Return the passage of the Charlie's Soap thread below, starting at "I use it and" and ending at "detergent and softener).", copied word for word.

SOURCE EXTRACT Block Start

# Charlie's Soap



## Bruenor (Oct 2, 2008)

I looked, but couldn't find a thread on this. Has anyone here used Charlie's Soap? If so, what did you think?


----------



## Woodpecker (Mar 8, 2007)

I have never used it but I looked up a thread for you where it was mentioned. It's post 19.


----------



## Ninn (Oct 28, 2006)

We've used it for cloth diapers and it's wonderful. No extra rinsing was needed, the mild fragrance is non-irritating to the skin, and we wound up using less softener as well. Hope this helps.


----------



## KatSpradley (Nov 7, 2008)

I used it before I made my own and no softener necessary


----------



## godsgapeach (Jan 1, 2009)

I use it and love it! I use no softener and the clothes are plenty soft. If you hang them on a line they'll be a little crunchy, but not nearly as crunchy as before (when I used traditional detergent and softener).

I like it enough that I bought the big bucket--should last us (family of 4) about 3 1/2 years or so.

I like their all-purpose cleaner too.


----------



## jmtinmi (Feb 25, 2009)

godsgapeach said:


> If you hang them on a line they'll be a little crunchy, but not nearly as crunchy as before


Before I hang out my clothes on the clothes line, I fluff them in the dryer for just a minute. No more stiff clothes.


----------

SOURCE EXTRACT Block End
DATA EXTRACTS Block Start

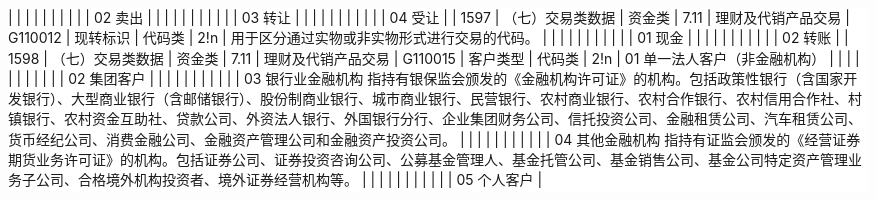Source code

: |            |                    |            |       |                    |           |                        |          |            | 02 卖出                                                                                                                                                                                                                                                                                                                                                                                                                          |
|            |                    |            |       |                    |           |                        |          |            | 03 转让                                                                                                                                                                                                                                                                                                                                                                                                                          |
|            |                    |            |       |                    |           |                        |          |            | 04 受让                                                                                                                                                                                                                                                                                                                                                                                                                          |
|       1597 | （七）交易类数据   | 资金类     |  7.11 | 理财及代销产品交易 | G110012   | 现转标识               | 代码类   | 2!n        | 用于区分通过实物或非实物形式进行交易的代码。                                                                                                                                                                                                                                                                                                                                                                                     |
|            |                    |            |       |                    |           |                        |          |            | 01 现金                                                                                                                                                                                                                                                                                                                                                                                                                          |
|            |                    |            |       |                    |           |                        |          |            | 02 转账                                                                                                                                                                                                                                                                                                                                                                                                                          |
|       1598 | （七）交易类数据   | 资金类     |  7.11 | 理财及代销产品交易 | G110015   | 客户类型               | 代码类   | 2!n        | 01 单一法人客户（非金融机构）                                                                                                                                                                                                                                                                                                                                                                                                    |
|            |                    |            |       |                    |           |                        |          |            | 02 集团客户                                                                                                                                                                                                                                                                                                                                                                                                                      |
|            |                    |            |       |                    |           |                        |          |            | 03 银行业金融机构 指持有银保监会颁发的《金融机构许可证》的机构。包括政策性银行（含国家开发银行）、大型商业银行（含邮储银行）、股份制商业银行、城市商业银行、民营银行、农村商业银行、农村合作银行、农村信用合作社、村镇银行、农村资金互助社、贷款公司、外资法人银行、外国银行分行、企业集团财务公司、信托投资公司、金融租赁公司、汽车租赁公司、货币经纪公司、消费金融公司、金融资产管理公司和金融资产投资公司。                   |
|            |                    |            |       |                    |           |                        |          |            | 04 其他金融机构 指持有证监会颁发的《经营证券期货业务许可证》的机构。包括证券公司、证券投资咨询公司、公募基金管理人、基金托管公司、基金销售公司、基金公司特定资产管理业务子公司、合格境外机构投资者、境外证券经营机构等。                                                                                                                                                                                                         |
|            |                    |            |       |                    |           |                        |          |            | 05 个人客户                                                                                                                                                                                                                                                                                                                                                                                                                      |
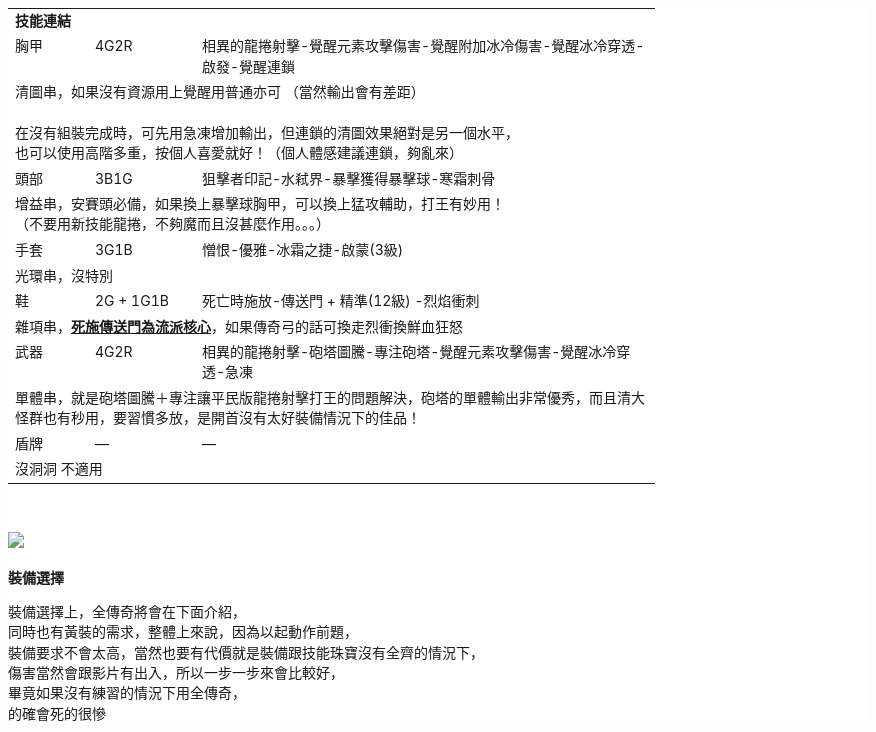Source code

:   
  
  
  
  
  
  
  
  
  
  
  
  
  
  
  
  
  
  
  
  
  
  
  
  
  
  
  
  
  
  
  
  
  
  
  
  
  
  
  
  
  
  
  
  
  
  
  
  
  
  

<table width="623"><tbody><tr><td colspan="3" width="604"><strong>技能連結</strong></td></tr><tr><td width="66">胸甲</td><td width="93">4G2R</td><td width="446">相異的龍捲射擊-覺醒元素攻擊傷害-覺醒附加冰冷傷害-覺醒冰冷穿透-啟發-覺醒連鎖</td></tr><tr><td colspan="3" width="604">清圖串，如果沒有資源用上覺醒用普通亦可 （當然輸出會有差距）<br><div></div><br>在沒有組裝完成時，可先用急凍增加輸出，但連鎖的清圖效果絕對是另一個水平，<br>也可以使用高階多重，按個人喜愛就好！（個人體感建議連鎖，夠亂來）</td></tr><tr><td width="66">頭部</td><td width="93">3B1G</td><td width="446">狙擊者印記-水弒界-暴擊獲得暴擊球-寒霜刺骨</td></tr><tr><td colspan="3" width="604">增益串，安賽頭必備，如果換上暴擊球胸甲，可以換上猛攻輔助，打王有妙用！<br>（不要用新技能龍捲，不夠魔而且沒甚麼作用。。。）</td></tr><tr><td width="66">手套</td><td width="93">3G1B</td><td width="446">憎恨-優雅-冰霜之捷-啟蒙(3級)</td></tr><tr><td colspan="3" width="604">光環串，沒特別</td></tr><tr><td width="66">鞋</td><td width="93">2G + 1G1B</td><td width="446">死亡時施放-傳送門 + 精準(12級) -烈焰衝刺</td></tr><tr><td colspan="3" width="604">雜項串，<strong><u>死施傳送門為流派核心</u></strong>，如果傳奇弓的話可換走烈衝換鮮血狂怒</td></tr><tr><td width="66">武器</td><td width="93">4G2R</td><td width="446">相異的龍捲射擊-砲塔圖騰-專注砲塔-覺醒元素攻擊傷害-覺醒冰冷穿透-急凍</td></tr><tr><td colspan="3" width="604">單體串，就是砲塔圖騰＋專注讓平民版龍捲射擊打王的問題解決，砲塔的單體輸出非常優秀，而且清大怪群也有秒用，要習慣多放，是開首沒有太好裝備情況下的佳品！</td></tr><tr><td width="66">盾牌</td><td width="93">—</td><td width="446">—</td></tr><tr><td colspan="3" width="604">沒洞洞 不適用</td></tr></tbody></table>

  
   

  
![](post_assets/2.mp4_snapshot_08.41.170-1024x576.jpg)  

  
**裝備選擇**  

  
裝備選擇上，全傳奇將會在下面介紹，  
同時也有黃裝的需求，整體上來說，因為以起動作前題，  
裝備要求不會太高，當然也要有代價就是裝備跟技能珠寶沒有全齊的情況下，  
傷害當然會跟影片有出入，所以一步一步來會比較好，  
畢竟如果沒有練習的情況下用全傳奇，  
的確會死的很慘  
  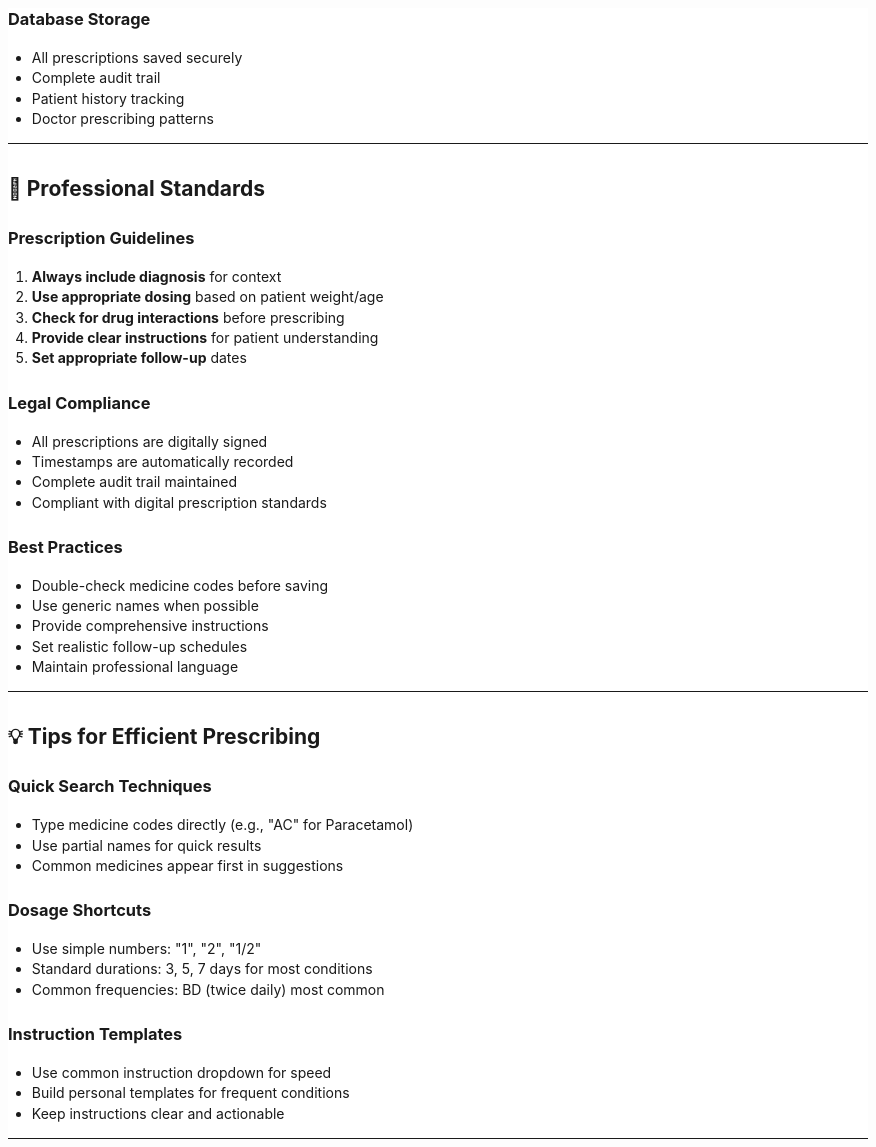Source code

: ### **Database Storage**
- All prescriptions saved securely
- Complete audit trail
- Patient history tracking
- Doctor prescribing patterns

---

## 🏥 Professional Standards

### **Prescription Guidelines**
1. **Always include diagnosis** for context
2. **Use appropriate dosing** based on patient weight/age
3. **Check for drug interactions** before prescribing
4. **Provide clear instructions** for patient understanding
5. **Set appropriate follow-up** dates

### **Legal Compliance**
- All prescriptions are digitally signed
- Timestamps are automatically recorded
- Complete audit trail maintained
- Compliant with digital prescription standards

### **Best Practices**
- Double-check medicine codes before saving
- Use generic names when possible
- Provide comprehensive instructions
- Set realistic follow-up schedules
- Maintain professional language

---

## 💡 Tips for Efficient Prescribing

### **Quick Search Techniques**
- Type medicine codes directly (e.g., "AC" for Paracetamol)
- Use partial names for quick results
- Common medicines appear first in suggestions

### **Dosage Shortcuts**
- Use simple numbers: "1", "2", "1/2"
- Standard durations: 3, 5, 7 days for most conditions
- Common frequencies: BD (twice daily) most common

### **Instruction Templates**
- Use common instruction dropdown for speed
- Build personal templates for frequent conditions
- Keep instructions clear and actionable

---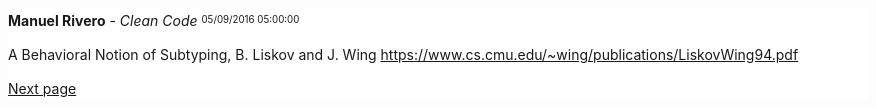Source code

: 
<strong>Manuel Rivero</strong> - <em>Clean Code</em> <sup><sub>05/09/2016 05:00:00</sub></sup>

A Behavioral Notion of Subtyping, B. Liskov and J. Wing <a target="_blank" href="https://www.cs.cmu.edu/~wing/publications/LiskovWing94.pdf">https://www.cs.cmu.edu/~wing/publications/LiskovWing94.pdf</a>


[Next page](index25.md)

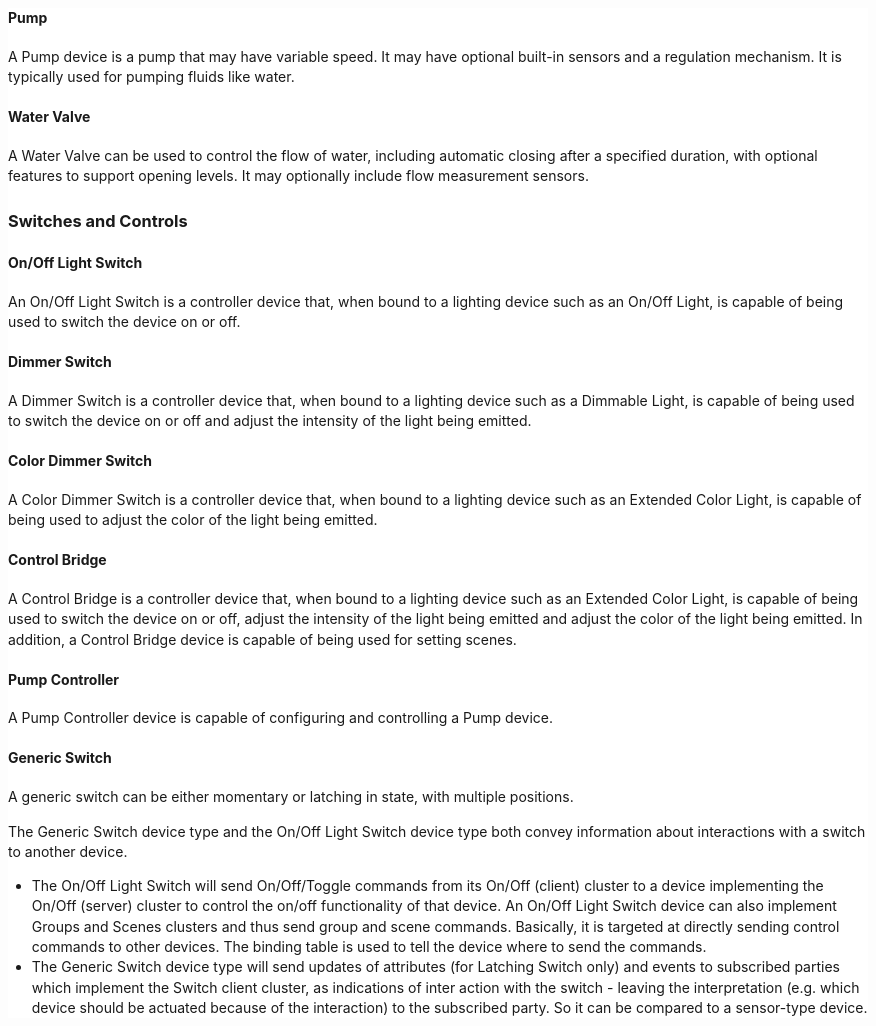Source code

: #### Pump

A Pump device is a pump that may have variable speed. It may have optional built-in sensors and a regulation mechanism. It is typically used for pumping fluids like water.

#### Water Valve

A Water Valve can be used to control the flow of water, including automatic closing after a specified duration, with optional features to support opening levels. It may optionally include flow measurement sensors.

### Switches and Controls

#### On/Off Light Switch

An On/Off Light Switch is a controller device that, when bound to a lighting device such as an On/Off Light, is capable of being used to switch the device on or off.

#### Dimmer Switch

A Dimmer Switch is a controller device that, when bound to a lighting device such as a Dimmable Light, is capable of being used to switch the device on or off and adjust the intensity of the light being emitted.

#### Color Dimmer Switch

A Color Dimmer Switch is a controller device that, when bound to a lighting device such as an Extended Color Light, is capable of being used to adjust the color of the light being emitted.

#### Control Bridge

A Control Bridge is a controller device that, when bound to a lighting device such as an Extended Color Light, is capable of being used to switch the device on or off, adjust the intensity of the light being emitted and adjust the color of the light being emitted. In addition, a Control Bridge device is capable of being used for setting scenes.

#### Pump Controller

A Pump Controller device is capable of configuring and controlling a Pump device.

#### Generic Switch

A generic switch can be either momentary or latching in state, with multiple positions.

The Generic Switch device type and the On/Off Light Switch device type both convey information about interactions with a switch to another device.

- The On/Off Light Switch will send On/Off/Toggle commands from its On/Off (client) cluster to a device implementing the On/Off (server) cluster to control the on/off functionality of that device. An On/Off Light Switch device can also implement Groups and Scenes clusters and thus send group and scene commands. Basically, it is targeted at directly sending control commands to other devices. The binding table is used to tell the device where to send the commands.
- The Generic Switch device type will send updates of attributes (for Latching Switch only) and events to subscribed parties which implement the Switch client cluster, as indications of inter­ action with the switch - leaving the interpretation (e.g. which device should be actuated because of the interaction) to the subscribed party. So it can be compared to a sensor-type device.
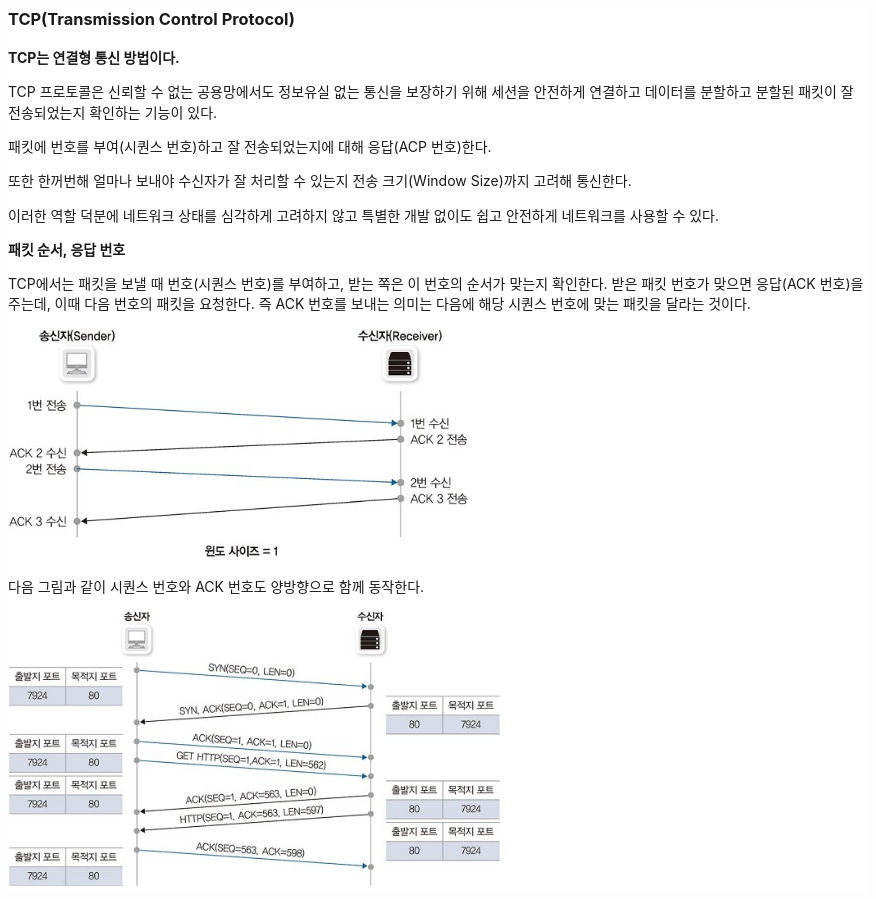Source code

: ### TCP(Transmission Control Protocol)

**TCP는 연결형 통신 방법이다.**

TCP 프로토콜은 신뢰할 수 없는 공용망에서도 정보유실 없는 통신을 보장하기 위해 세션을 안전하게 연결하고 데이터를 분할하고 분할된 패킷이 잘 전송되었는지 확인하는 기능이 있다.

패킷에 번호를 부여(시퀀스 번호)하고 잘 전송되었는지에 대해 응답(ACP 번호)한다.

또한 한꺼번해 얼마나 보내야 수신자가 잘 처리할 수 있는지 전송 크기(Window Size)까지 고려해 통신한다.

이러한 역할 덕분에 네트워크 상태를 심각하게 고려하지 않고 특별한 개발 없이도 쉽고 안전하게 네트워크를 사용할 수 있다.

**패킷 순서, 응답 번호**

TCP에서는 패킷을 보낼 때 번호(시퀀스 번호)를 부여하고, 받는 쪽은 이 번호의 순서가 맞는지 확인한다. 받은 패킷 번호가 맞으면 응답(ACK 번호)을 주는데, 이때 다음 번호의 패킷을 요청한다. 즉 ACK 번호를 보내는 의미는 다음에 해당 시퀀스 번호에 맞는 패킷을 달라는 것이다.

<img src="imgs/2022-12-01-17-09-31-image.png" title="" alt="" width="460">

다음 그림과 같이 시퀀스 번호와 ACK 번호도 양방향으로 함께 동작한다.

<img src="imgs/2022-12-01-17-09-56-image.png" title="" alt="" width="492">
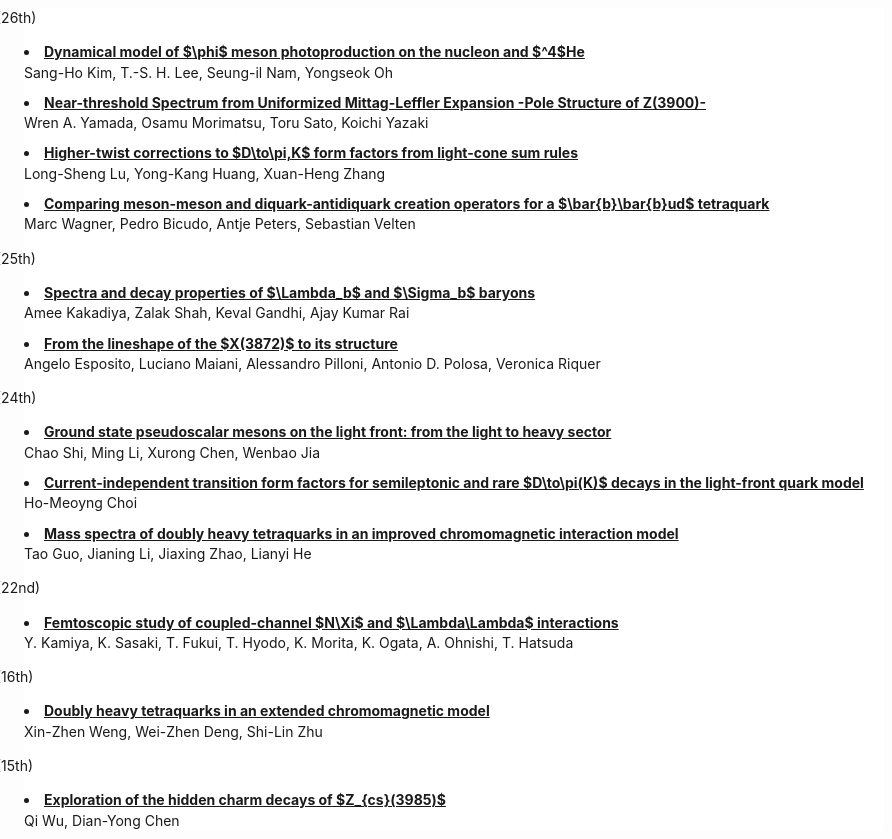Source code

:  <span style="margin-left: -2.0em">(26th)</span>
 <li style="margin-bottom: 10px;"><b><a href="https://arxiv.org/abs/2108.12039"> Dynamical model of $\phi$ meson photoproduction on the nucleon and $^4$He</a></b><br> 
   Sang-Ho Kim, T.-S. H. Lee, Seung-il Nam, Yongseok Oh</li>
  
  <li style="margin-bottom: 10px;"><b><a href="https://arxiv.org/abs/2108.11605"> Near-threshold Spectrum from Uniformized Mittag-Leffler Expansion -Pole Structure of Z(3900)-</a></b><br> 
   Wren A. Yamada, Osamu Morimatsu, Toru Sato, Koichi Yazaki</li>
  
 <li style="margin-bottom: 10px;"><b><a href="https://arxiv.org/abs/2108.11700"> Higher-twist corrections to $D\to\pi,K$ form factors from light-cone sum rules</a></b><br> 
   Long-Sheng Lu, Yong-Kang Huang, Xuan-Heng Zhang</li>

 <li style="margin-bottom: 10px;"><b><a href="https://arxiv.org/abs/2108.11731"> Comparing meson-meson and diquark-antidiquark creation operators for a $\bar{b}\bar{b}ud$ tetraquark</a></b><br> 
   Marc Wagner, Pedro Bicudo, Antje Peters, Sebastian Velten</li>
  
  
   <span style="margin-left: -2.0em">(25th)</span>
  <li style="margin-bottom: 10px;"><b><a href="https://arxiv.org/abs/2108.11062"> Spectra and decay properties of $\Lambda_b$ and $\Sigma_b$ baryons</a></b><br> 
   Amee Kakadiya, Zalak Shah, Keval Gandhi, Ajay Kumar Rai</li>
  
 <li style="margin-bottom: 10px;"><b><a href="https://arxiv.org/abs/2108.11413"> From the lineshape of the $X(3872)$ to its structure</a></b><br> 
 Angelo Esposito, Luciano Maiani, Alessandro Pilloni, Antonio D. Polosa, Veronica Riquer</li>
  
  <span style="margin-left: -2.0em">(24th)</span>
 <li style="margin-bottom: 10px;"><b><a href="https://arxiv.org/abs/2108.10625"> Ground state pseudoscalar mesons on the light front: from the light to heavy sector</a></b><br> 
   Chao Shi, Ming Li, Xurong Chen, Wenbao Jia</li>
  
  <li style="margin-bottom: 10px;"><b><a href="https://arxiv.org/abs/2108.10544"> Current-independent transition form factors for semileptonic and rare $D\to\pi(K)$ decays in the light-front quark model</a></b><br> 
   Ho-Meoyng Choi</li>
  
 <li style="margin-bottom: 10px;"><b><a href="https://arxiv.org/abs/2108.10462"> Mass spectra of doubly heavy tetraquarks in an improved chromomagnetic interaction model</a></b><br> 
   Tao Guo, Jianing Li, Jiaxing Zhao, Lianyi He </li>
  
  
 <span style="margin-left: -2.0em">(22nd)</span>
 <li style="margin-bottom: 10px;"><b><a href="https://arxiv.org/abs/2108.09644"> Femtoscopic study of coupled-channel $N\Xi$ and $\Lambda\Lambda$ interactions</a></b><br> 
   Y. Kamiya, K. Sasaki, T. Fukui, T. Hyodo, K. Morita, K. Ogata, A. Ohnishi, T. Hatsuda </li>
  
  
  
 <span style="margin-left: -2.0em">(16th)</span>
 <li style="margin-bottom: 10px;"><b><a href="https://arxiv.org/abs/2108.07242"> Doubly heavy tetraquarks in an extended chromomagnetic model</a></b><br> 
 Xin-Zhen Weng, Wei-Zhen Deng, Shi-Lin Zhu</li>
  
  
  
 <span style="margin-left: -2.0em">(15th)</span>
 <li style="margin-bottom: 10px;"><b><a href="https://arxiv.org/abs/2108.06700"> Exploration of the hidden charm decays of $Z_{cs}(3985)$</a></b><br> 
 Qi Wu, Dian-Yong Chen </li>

DATA EXTRACTS Block End

# SOLUTION
I use it and love it! I use no softener and the clothes are plenty soft. If you hang them on a line they'll be a little crunchy, but not nearly as crunchy as before (when I used traditional detergent and softener).